Metadata-Version: 2.1
Name: smart-open
Version: 1.11.1
Summary: Utils for streaming large files (S3, HDFS, GCS, gzip, bz2...)
Home-page: https://github.com/piskvorky/smart_open
Author: Radim Rehurek
Author-email: me@radimrehurek.com
Maintainer: Radim Rehurek
Maintainer-email: me@radimrehurek.com
License: MIT
Download-URL: http://pypi.python.org/pypi/smart_open
Description: ======================================================
        smart_open — utils for streaming large files in Python
        ======================================================
        
        |License|_ |Travis|_ |Coveralls|_ |Downloads|_
        
        .. |License| image:: https://img.shields.io/pypi/l/smart_open.svg
        .. |Travis| image:: https://travis-ci.org/RaRe-Technologies/smart_open.svg?branch=master
        .. |Coveralls| image:: https://coveralls.io/repos/github/RaRe-Technologies/smart_open/badge.svg?branch=HEAD
        .. |Downloads| image:: https://pepy.tech/badge/smart-open/month
        .. _License: https://github.com/RaRe-Technologies/smart_open/blob/master/LICENSE
        .. _Travis: https://travis-ci.org/RaRe-Technologies/smart_open
        .. _Coveralls: https://coveralls.io/github/RaRe-Technologies/smart_open?branch=HEAD
        .. _Downloads: https://pypi.org/project/smart-open/
        
        
        What?
        =====
        
        ``smart_open`` is a Python 3 library for **efficient streaming of very large files** from/to storages such as S3, GCS, HDFS, WebHDFS, HTTP, HTTPS, SFTP, or local filesystem. It supports transparent, on-the-fly (de-)compression for a variety of different formats.
        
        ``smart_open`` is a drop-in replacement for Python's built-in ``open()``: it can do anything ``open`` can (100% compatible, falls back to native ``open`` wherever possible), plus lots of nifty extra stuff on top.
        
        **Python 2.7 is no longer supported. If you need Python 2.7, please use** `smart_open 1.10.0 <https://github.com/RaRe-Technologies/smart_open/releases/tag/1.10.0>`_, **the last version to support Python 2.**
        
        Why?

→ Information provided
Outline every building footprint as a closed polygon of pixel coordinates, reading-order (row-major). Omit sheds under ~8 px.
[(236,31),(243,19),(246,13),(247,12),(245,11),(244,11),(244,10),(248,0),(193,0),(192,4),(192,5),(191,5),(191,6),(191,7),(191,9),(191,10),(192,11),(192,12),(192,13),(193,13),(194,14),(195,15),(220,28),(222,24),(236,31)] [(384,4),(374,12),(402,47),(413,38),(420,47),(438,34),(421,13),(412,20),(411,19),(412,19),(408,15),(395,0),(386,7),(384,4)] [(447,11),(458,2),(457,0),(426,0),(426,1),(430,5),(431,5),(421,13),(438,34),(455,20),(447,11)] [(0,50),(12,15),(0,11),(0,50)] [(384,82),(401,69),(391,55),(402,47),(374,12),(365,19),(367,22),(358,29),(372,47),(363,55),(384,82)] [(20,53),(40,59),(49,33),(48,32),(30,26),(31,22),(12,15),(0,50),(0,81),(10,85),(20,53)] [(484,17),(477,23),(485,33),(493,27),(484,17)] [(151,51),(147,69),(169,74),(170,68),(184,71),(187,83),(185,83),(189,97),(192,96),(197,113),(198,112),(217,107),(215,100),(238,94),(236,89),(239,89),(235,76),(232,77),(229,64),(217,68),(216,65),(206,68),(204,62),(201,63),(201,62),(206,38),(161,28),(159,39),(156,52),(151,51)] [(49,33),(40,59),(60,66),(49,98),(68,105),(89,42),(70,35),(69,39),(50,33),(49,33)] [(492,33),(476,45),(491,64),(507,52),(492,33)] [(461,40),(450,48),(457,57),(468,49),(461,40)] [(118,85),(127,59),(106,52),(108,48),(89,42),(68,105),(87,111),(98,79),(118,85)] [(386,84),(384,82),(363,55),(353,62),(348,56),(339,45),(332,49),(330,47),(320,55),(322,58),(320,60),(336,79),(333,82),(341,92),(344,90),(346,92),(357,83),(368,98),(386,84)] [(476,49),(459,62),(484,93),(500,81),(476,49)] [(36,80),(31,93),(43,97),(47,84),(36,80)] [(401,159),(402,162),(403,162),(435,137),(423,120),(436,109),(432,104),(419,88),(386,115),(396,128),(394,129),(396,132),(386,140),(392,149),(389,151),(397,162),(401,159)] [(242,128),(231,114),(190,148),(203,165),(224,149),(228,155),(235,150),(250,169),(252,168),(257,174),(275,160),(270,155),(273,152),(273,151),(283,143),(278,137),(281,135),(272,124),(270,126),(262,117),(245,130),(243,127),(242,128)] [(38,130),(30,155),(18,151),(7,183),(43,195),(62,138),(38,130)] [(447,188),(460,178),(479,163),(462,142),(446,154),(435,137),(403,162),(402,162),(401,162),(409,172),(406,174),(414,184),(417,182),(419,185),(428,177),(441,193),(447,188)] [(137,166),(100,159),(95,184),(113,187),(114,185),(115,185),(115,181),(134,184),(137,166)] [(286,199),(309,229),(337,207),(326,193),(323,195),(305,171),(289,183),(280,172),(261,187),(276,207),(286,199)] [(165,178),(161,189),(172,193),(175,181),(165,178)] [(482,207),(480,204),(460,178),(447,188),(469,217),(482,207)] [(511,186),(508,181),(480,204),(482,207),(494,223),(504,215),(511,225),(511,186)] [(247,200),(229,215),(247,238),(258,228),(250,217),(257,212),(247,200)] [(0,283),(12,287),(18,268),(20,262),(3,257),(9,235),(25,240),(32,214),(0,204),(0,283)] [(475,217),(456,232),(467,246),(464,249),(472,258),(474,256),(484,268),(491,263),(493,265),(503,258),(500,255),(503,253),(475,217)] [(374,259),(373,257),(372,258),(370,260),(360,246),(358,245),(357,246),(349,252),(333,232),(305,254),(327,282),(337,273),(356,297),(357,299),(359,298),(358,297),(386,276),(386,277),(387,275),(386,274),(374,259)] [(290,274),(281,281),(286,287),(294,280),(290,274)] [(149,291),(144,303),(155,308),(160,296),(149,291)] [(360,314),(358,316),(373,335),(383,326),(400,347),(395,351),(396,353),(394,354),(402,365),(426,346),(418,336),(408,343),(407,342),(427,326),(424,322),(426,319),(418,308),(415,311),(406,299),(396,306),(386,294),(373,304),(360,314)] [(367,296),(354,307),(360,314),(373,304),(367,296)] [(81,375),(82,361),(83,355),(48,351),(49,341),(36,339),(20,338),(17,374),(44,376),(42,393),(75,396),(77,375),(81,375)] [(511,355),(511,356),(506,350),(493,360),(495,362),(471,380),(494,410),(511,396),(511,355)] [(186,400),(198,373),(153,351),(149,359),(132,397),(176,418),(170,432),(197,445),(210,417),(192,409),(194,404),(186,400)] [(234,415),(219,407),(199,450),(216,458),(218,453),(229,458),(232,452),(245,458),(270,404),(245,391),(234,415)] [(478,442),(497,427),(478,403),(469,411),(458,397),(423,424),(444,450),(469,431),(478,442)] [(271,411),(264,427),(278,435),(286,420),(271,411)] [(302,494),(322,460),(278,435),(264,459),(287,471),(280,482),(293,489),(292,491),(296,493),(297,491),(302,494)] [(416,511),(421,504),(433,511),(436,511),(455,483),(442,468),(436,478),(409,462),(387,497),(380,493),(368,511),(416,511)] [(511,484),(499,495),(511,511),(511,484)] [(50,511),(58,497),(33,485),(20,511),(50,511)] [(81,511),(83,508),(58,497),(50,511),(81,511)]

→ Required tasks
1. According to the smart_open package description, why can smart_open serve as a drop-in replacement for Python's built-in open()?
2. Under which license is smart_open released, as stated in the smart_open package description?
The material above has no connection to the smart_open package description.

→ Complete answers
1. It can do anything the built-in open() can do, being fully compatible with it and falling back to the native open() wherever possible. It also offers extra features on top.

2. The MIT license.